Red caught forty seconds of hard rain and reached Kelley’s Klub dripping. Cliff Morgan occupied a table with a half-dead bottle and a dancer on his lap. Christ, Red thought, that little concita reminds me of why a fellow can never go on a diet of straight blondes.

“Aren’t you going to introduce me to your little friend?” Red said on entering.

“This is Choo-Choo,” Cliff said. “Her and her sister, Candi, do a real artistic number together. They’d like to be broadened by a mature man.”

Red took his hotel key out and handed it to ChooChoo. “Arrange to get off about nine or ten o’clock,” Red said, “I’ll square it with Kelley.”

She took the key. Red’s hand felt the beautiful curve of her hip and she left.

“Thanks,” Red said to Cliff.

“My treat,” Cliff answered. Red wished to hell Cliff Morgan had paid the installment on his jet.

“I hear the CIA was looking for you.”

“Yeah, they want me to fly our delivery in a transport and drop them in the Sierra Maestra. Fifty thousand in it.”

“You take the job?”

“After I finish up our charter. When we leaving?”

“I’ve got a little business at the Villa. Was going to leave tonight, but Choo-Choo and Koo-Koo .. . well, tomorrow morning. File a flight plan for Lubbock.”

The guards passed the Villa Pedro Oberg’s limo through the gates. Red emerged and with Hans Pedro disappeared into the safe room that had no eyes or ears. It was one of the most protected civilian buildings from the Rio Grande to the tip of Argentina.

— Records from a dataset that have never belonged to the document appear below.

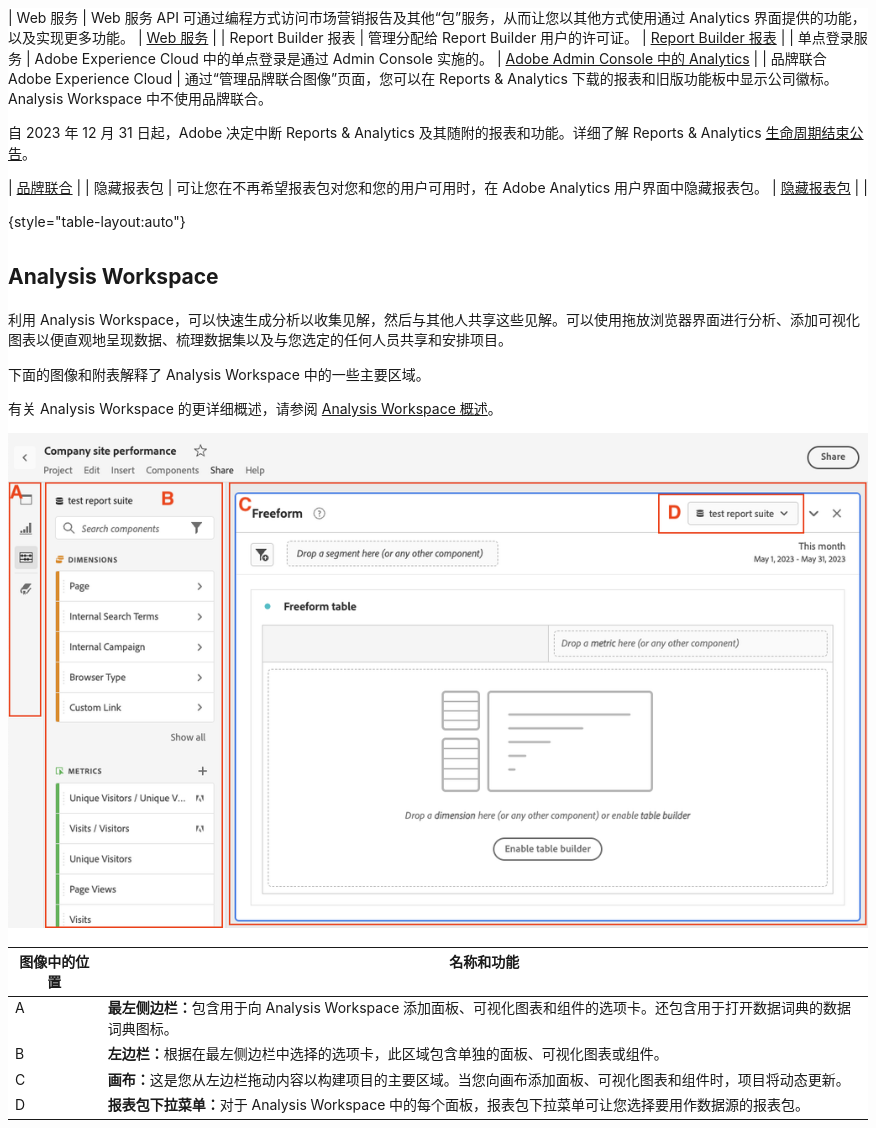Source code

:    | Web 服务 | Web 服务 API 可通过编程方式访问市场营销报告及其他“包”服务，从而让您以其他方式使用通过 Analytics 界面提供的功能，以及实现更多功能。 | [Web 服务](https://experienceleague.adobe.com/docs/analytics/admin/admin-tools/company-settings/web-services-admin.html?lang=zh-Hans) |
   | Report Builder 报表 | 管理分配给 Report Builder 用户的许可证。 | [Report Builder 报表](https://experienceleague.adobe.com/docs/analytics/admin/admin-tools/company-settings/report-builder-reports-admin.html?lang=zh-Hans) |
   | 单点登录服务 | Adobe Experience Cloud 中的单点登录是通过 Admin Console 实施的。 | [Adobe Admin Console 中的 Analytics](https://experienceleague.adobe.com/docs/analytics/admin/admin-console/home.html?lang=zh-Hans) |
   | 品牌联合 Adobe Experience Cloud | 通过“管理品牌联合图像”页面，您可以在 Reports &amp; Analytics 下载的报表和旧版功能板中显示公司徽标。Analysis Workspace 中不使用品牌联合。<p>自 2023 年 12 月 31 日起，Adobe 决定中断 Reports &amp; Analytics 及其随附的报表和功能。详细了解 Reports &amp; Analytics [生命周期结束公告](https://www.adobe.com/go/analytics_rnaeol_cn)。</p> | [品牌联合](https://experienceleague.adobe.com/docs/analytics/admin/admin-tools/company-settings/co-branding-admin.html?lang=zh-Hans) |
   | 隐藏报表包 | 可让您在不再希望报表包对您和您的用户可用时，在 Adobe Analytics 用户界面中隐藏报表包。 | [隐藏报表包](https://experienceleague.adobe.com/docs/analytics/admin/admin-tools/company-settings/c-hide-report-suites.html?lang=zh-Hans) |  |

   {style="table-layout:auto"}

## Analysis Workspace

利用 Analysis Workspace，可以快速生成分析以收集见解，然后与其他人共享这些见解。可以使用拖放浏览器界面进行分析、添加可视化图表以便直观地呈现数据、梳理数据集以及与您选定的任何人员共享和安排项目。

下面的图像和附表解释了 Analysis Workspace 中的一些主要区域。

有关 Analysis Workspace 的更详细概述，请参阅 [Analysis Workspace 概述](/help/analyze/analysis-workspace/home.md)。

![Analysis Workspace 概述](assets/analysis-workspace-overvew.png)

| 图像中的位置 | 名称和功能 |
|---------|----------|
| A | **最左侧边栏：**&#x200B;包含用于向 Analysis Workspace 添加面板、可视化图表和组件的选项卡。还包含用于打开数据词典的数据词典图标。 |
| B | **左边栏：**&#x200B;根据在最左侧边栏中选择的选项卡，此区域包含单独的面板、可视化图表或组件。 |
| C | **画布：**&#x200B;这是您从左边栏拖动内容以构建项目的主要区域。当您向画布添加面板、可视化图表和组件时，项目将动态更新。 |
| D | **报表包下拉菜单：**&#x200B;对于 Analysis Workspace 中的每个面板，报表包下拉菜单可让您选择要用作数据源的报表包。 |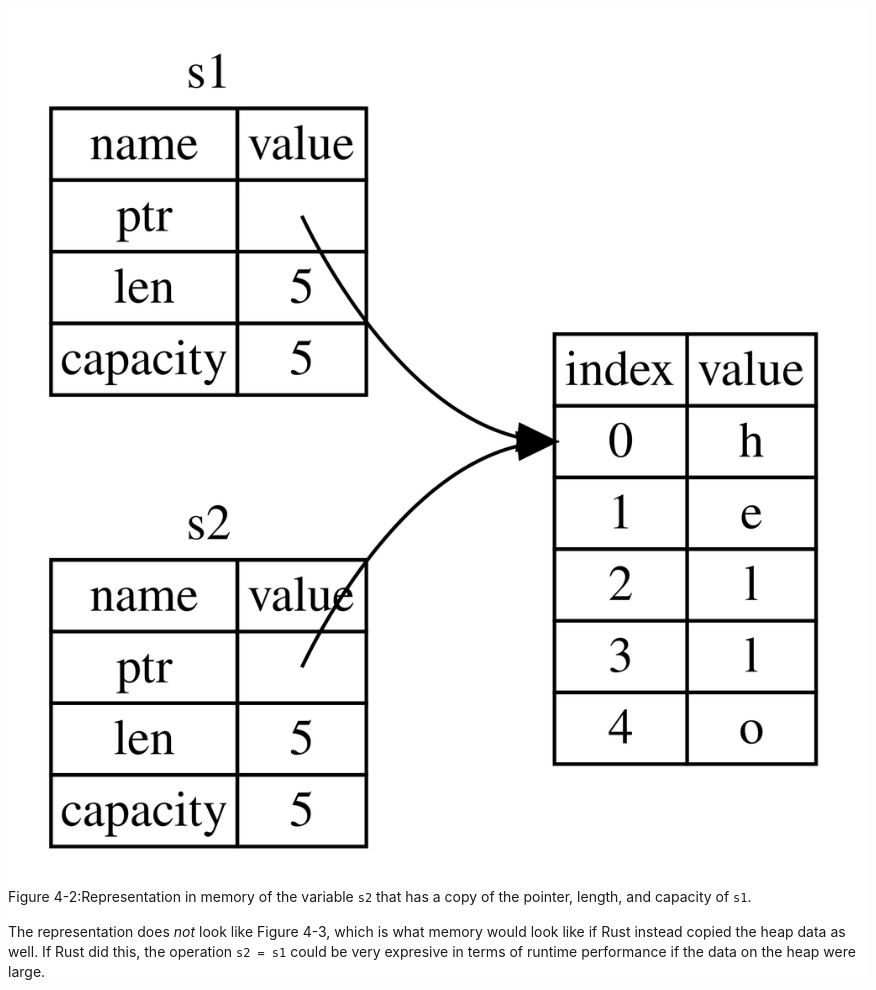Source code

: ![4-2](./img/trpl04-02.svg)

Figure 4-2:Representation in memory of the variable `s2` that has a copy of the pointer, length, and capacity of `s1`.

The representation does _not_ look like Figure 4-3, which is what memory would look like if Rust instead copied the heap data as well.
If Rust did this, the operation `s2 = s1` could be very expresive in terms of runtime performance if the data on the heap were large.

The fucking little Swiss banker, Claus Von Manfried, was at hand to pick up droppings of the deals. Could he operate! He spread the large accounts into a half dozen to a dozen banks, all numbered and inaccessible accounts.

“Let’s see what I’ve got here,” Hans Pedro said. “I have a verification of the pieces you sent down. Payable to you in the sum of two million, seven hundred and fifty thousand dollars. Minus four hundred and seventy thousand you owe for the Bulgarian AK’s.”

“Yeah, I owe Moshe Rosenthal a hundred and fifty thousand.”

“Have you verified your purchase?”

“Yeah, I checked this morning. They’re all there. They’ll be going up on a Greek freighter, Kaspos. What have I got left over?” Clauf Von Manfried’s calculator added in bribes, transportation, Hans Pedro Oberg’s clearinghouse fees.

“Slightly under a million.”

“What’re my total deposits?” “Thirty million in eight accounts.”